***** Bloco de texto *****
Renata tem um riso fácil e sobretudo a preocupação de traduzir para linguagem corrente a complexidade do trabalho que desenvolve. Para ela, como para as duas irmãs mais velhas (as primeiras da sua família a frequentar a universidade), a escola e a Educação são bens de valor incalculável: "Tive muita sorte por receber sempre o estímulo da família", diz. E recorda a primeira infância ainda no Minho, em meio rural, quando levava para casa pássaros que encontrara mortos e tratava de os dissecar, sem que pais e avós dissessem que isso não se faz. Ou o dia em que pediu ao avô uma "lupa mágica" para ver o que ele tinha dentro da barriga ou por que doíam as costas à avó. "Fui uma criança muito curiosa, que se sentiu feliz quando chegou à escola e viu respondidas algumas dessas perguntas", lembra.

Com a família, aprendeu também o sentido da auto-disciplina e da exigência. À mãe, diz, deve tanto "ter ido às aulas de Português ao sábado, para não perder a língua materna, como ter aprendido a arrumar uma casa como só uma dona-de-casa portuguesa sabe fazer". A comparação entre tipos tão distintos de lições parecerá talvez estranha na boca de uma cientista de topo, mas Renata desconstrói essa visão de certo modo elitista do seu trabalho. "O valor do cumprimento de regras, da autodisciplina e do desenvolvimento de métodos é uma lição que fica para a vida, independentemente da área em que trabalhamos." Este rigor não dispensa, todavia, a criatividade, o que, diz, aproxima a Ciência do trabalho de um cientista ou até de um chef de cozinha. "É o que nos permite ir mais além, sair da caixa e avançar. Não se pense que é possível trabalhar na regeneração de tecidos humanos sem criatividade."
*****
### Enunciado
No texto sobre Renata, o que pediu ela ao avô para ver o que ele tinha dentro da barriga?
***** Dados fornecidos *****
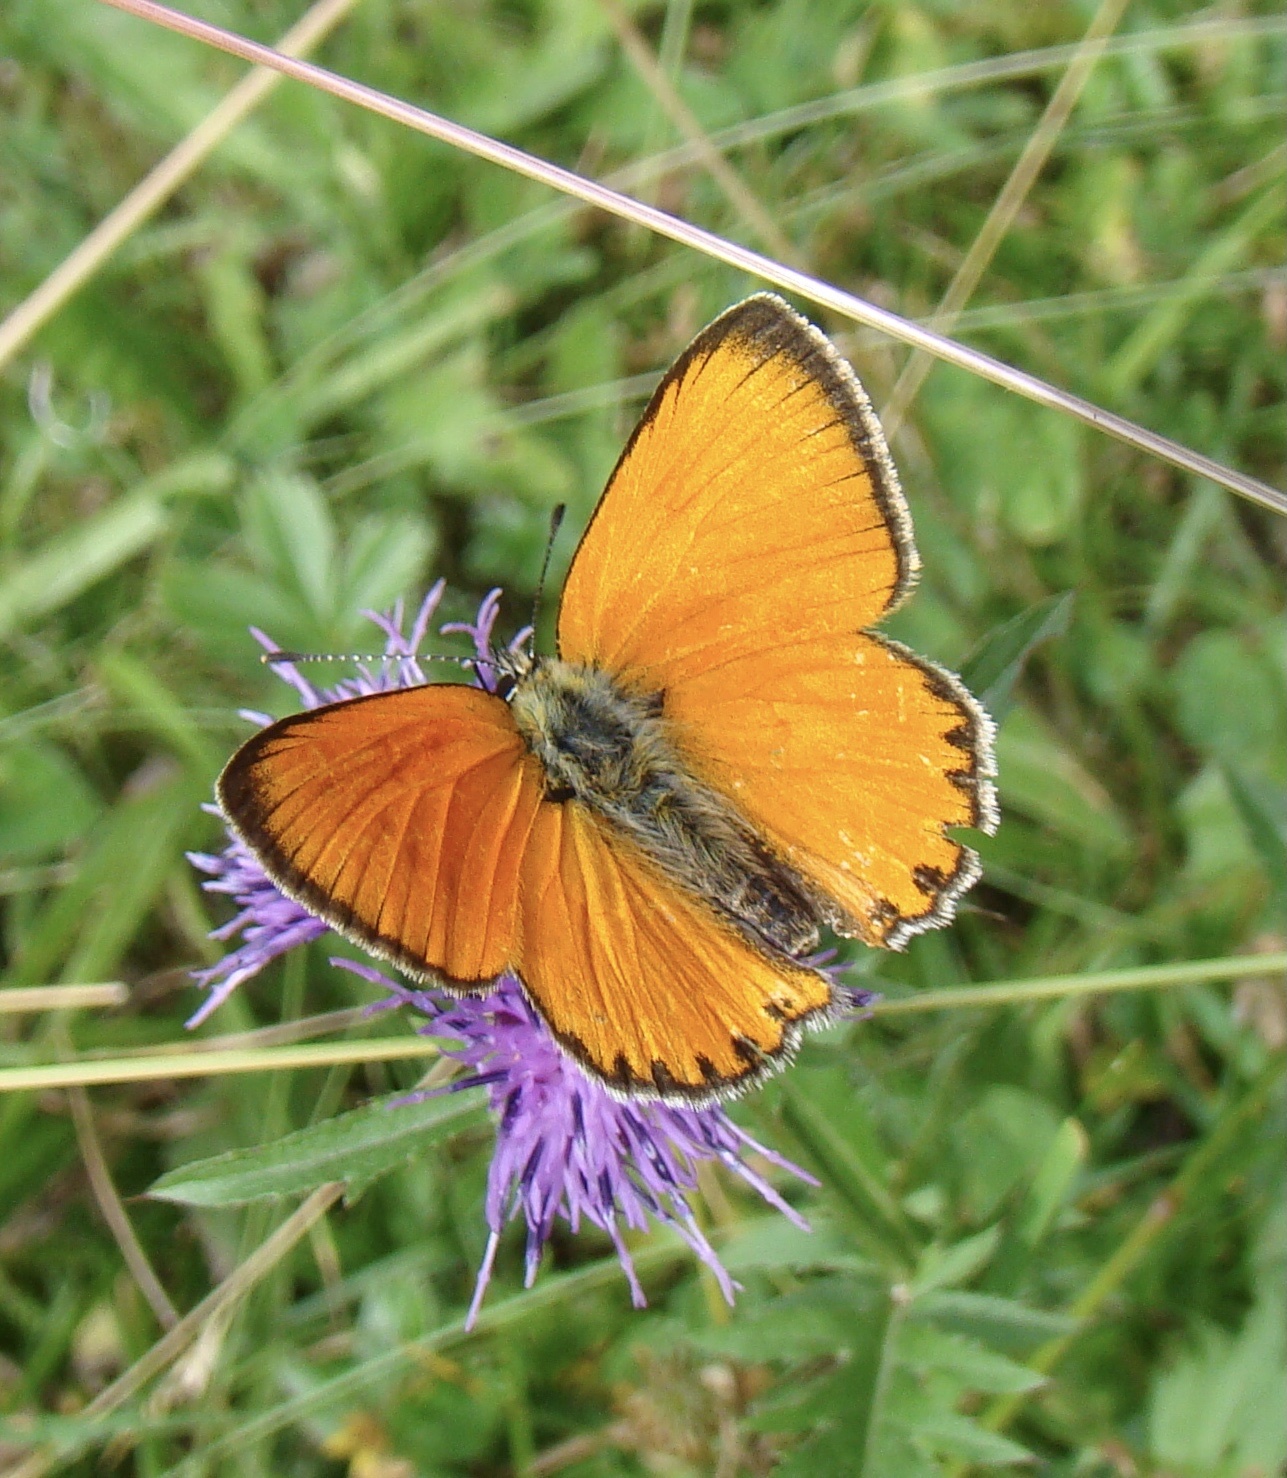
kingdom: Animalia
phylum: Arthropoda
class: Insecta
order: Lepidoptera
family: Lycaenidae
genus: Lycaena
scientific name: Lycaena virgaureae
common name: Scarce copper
*****
***** Dados fornecidos *****
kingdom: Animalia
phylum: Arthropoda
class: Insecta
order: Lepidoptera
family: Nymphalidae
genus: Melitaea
*****
### Resposta
Uma "lupa mágica".